Unnamed: 0,decade,percent
0,1910,0.441562
1,1920,3.36691
2,1930,2.152615
3,1940,0.890023
4,1950,1.379881
5,1960,2.870153
6,1970,10.528495
7,1980,3.911964
8,1990,2.166414
9,2000,4.30523


3. Write a SQL query that returns the name of director and a boolean value if the director has directed more than or equal to 5 movies. The boolean value will be 1 if true else 0.

In [85]:
## Answer for Part 3 Question 3
p3q3 = """
WITH movie_counts AS (
SELECT n.nconst, n.primary_name,
COUNT(DISTINCT c.tconst) AS movie_count
FROM names n
JOIN crews c ON c.director = n.nconst
GROUP BY n.nconst, n.primary_name
)
SELECT primary_name,
CASE
WHEN movie_count >=5 THEN 1 ELSE 0
END AS directed_five
FROM movie_counts
ORDER BY primary_name
"""

# For testing
query_sql(p3q3)

Unnamed: 0,primary_name,directed_five
0,A. Flintov,0
1,A. Jagannathan,0
2,A. Joji,0
3,A. Kodandarami Reddy,0
4,A. Razak Mohaideen,0
...,...,...
14809,Özer Kiziltan,0
14810,Özgür Dogruöz,0
14811,Øystein Hallre,0
14812,Ülkü Erakalin,0


## **Submission**

To submit this assignment, run the cell below.
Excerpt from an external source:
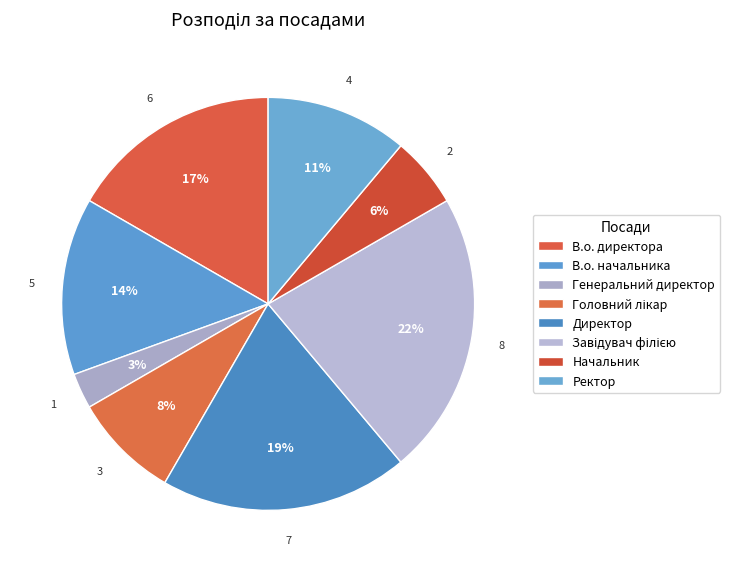

Do Ректор and Завідувач філією together represent more than half of the pie?

No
It will create a zip file called `submit-me.zip` in this assignment's root directory. This zip contains all the queries you created in this notebook.
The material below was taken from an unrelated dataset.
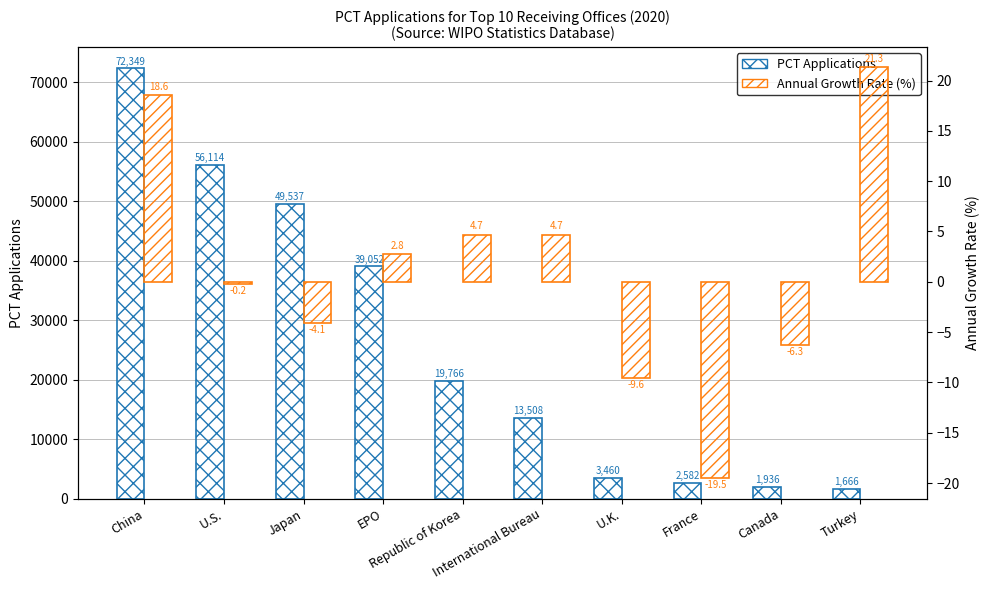

What is the difference between the PCT Applications values at EPO and U.S.?

17062.0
Then, submit this `submit-me.zip` file to Gradescope under "Assignment 2: SQL" (using the "Upload" option, not submitting through GitHub).

In [108]:
import os, shutil
result = [p1q1, p1q2, p1q3, p1q4, p1q5, p2q1, p2q2, p2q3, p3q1, p3q2, p3q3]
filenames = ["1_1", "1_2", "1_3", "1_4", "1_5", "2_1", "2_2", "2_3", "3_1", "3_2", "3_3"]
working_dir = "temp"
zip_path = "../submit-me.zip"
if os.path.exists(zip_path):
    os.remove(zip_path)
os.makedirs(working_dir, exist_ok=True)

for i in range(len(result)):
    with open(working_dir + os.sep + filenames[i] + '.sql', 'w') as file:
        file.write(result[i])

!zip -j ../submit-me.zip {working_dir}/*
shutil.rmtree(working_dir)
        

  adding: 1_1.sql (deflated 25%)
  adding: 1_2.sql (deflated 21%)
  adding: 1_3.sql (deflated 30%)
  adding: 1_4.sql (deflated 25%)
  adding: 1_5.sql (deflated 23%)
  adding: 2_1.sql (deflated 32%)
  adding: 2_2.sql (deflated 39%)
  adding: 2_3.sql (deflated 47%)
  adding: 3_1.sql (deflated 32%)
  adding: 3_2.sql (deflated 48%)
  adding: 3_3.sql (deflated 39%)


## **END OF THE ASSIGNMENT**

If you pass everything, Congrats! You've learned how to write SQL queries from the basic to complex structure which would be essential for working with databases!!